Threadgill is a true original with one foot in the jazz tradition but creating music that's beyond categorisation

A new recording by Henry Threadgill is always welcome, particularly in the UK where it’s the only way to keep up to date with his sound. I vaguely recall his conduction of the Jazz Warriors for the Camden Jazz Festival, back in 1990, but if he’s visited these shores since then I missed it; and since his recordings are intermittent each new title is welcome.

This Brings Us To, Volume 1 is Threadgill’s first release since Zooid’s previous Up Popped The Two Lips and its companion volume, Everybody’s Mouth’s a Book, by another Threadgill ensemble, Make A Move (both on Pi, released simultaneously in 2001). There are two survivors from the earlier Zooid line-up in guitarist Liberty Ellman and trombonist and tuba player Jose Davilla, while bass guitarist Stomu Takeishi has been transferred from Make a Move. The current Zooid is completed by drummer Elliot Humberto Kavee.

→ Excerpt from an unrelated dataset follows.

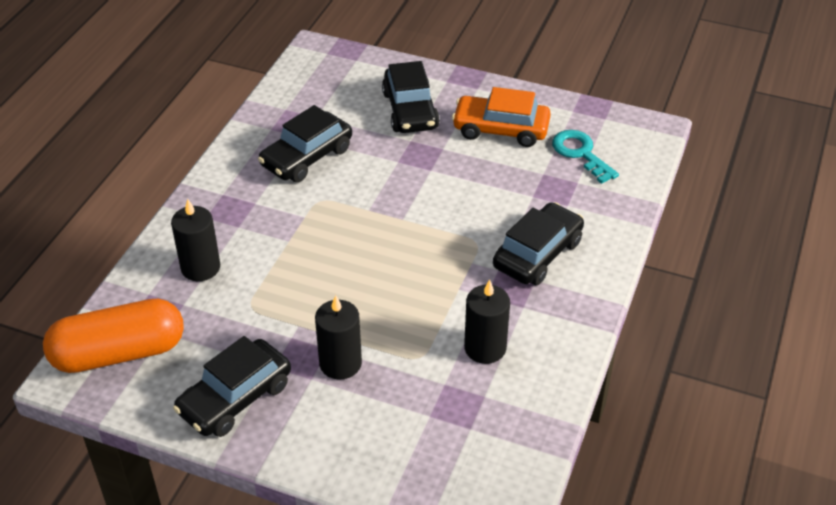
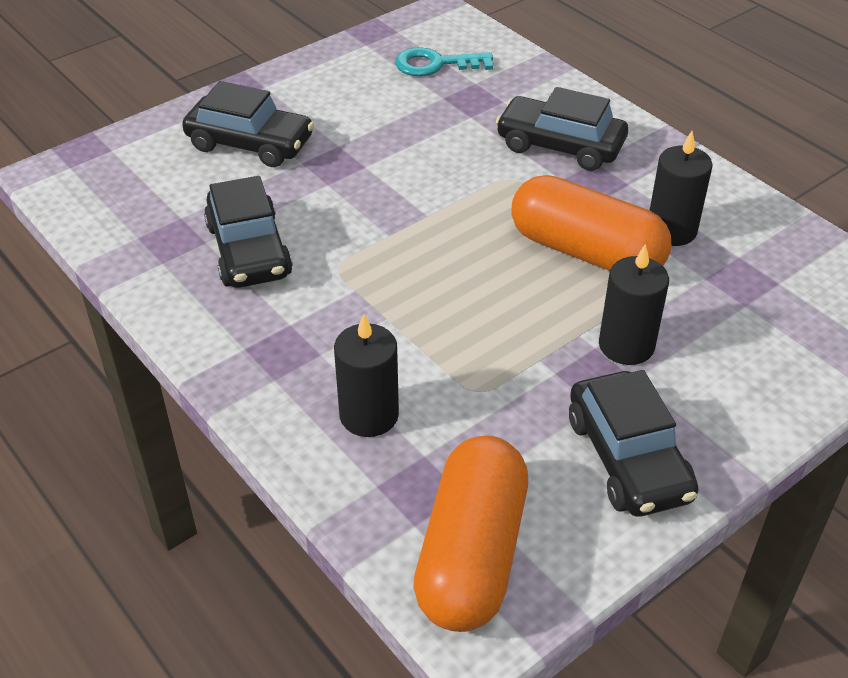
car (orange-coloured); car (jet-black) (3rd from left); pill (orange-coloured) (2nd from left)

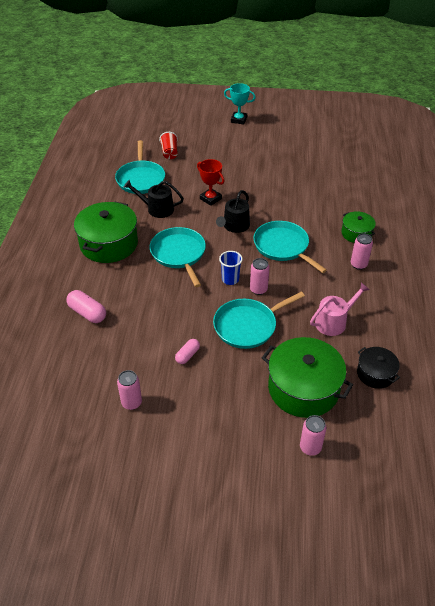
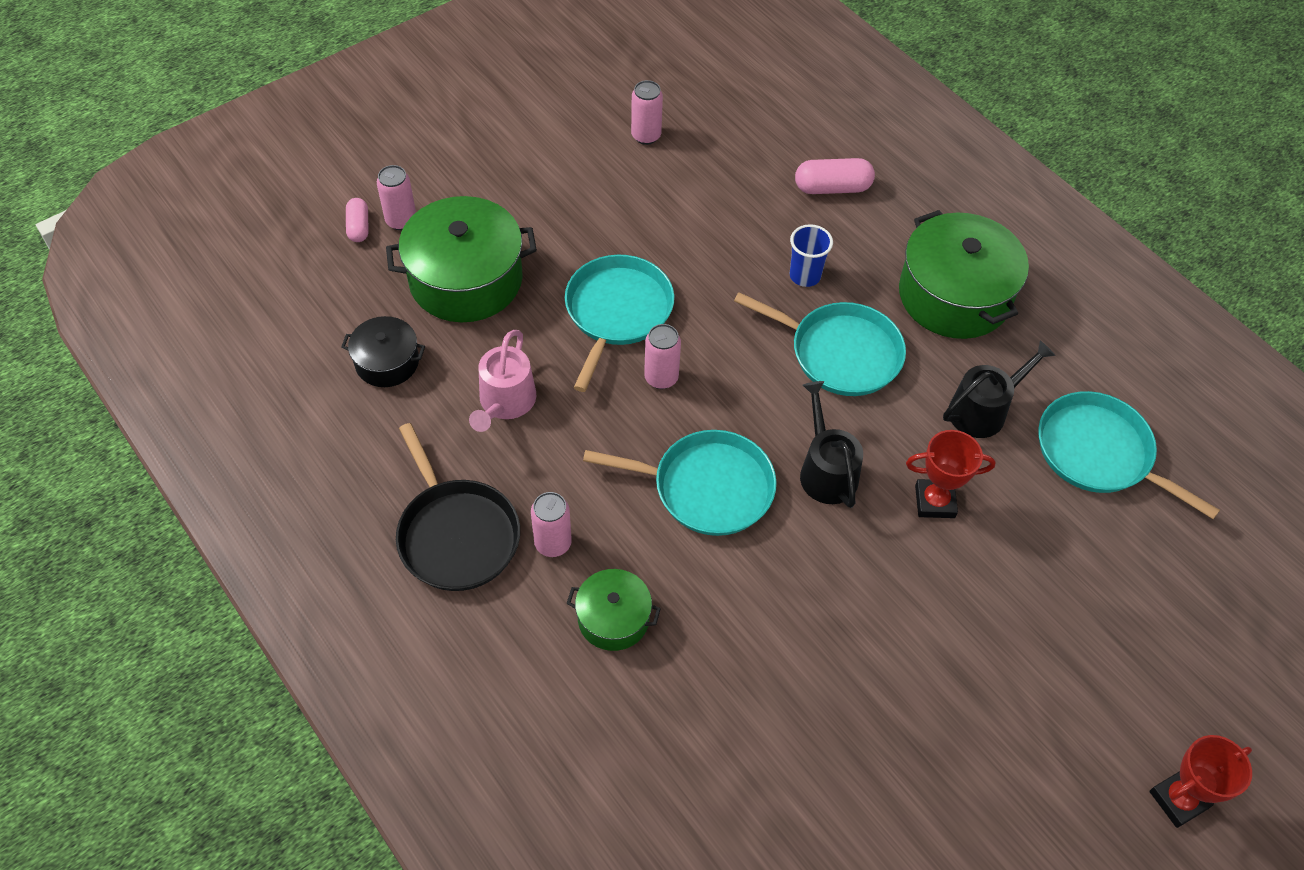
award cup (scarlet) (2nd from left); cup (scarlet); cup (cobalt); pill (pink) (1st from left); pan (jet-black)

Lips and Book were especially welcome, coming as they did after the end of Threadgill’s association with both the Columbia label and his producer and champion Bill Laswell. That association first bore fruit with the Too Much Sugar for a Dime album, released on Laswell’s Axiom label in 1993, and Laswell proved to be an ideal production partner, with an ability to bring out the essential richness of the bass pulse in Threadgill’s music. This pulse typically emanates not from an electric or double bass but from low-end brass instruments, principally the trombone and particularly the tuba, and sometimes, as on the current album, from the (acoustic) bass guitar.

This instrumentation gives all of Threadgill’s music a pronounced bass bounce that evokes jazz brass traditions across the board but also frees the ensemble sound from the rootedness that the bass often asserts. Threadgill’s music has both the lightness usually associated with chamber music and the fire of post-60s American jazz. Charles Mingus is one obvious point of comparison; but where Mingus’ sound was straight out of the classic big jazz band tradition Threadgill’s is altogether more idiosyncratic, with its borrowings from different musical traditions, be it Latin, African, or languages of contemporary composition such as serialism, to characterize the subtle and highly particular instrumental colouring of his various ensembles.

This Brings Us To initially sounds less immediate than previous Threadgill recordings, but that impression dissipates with increased familiarity and now the album sounds to me to be as elegantly down-and dirty as ever, albeit with a rather more rarefied feeling than I’ve come to expect. An explanation for this can be found in an excellent interview Threadgill recently gave to The Wire magazine, in which he spoke of his latest compositional strategy, “an intervallic language that’s kind of like serialism”, where the intervals dictate everything from harmony and melody to improvisation.

Threadgill explains how this system allows Zooid to improvise spontaneously since “there’s no formula that you can apply…the traditional harmonic stuff from the major/minor language is not there”; (you can read the unedited interview at http://thewire.co.uk/articles/3251/). Threadgill seems not to be directly concerned, as were Mingus and his beloved Duke, with writing with specific instrumentalists in mind; nevertheless Threadgill’s choices of instrumentalist are so precise that the tone of the chosen practitioner doubtless colours the resultant ensemble sound, the yoking of which to fresh compositional structures makes Threadgill a true original, with one foot in the jazz tradition but creating music that’s beyond category.

And of course there’s one other thing to mention: Threadgill’s own playing. His sound on alto is as distinctive as they come; always clear and imperious, when he solos his voice rises to a glorious soaring cry of real emotional intensity.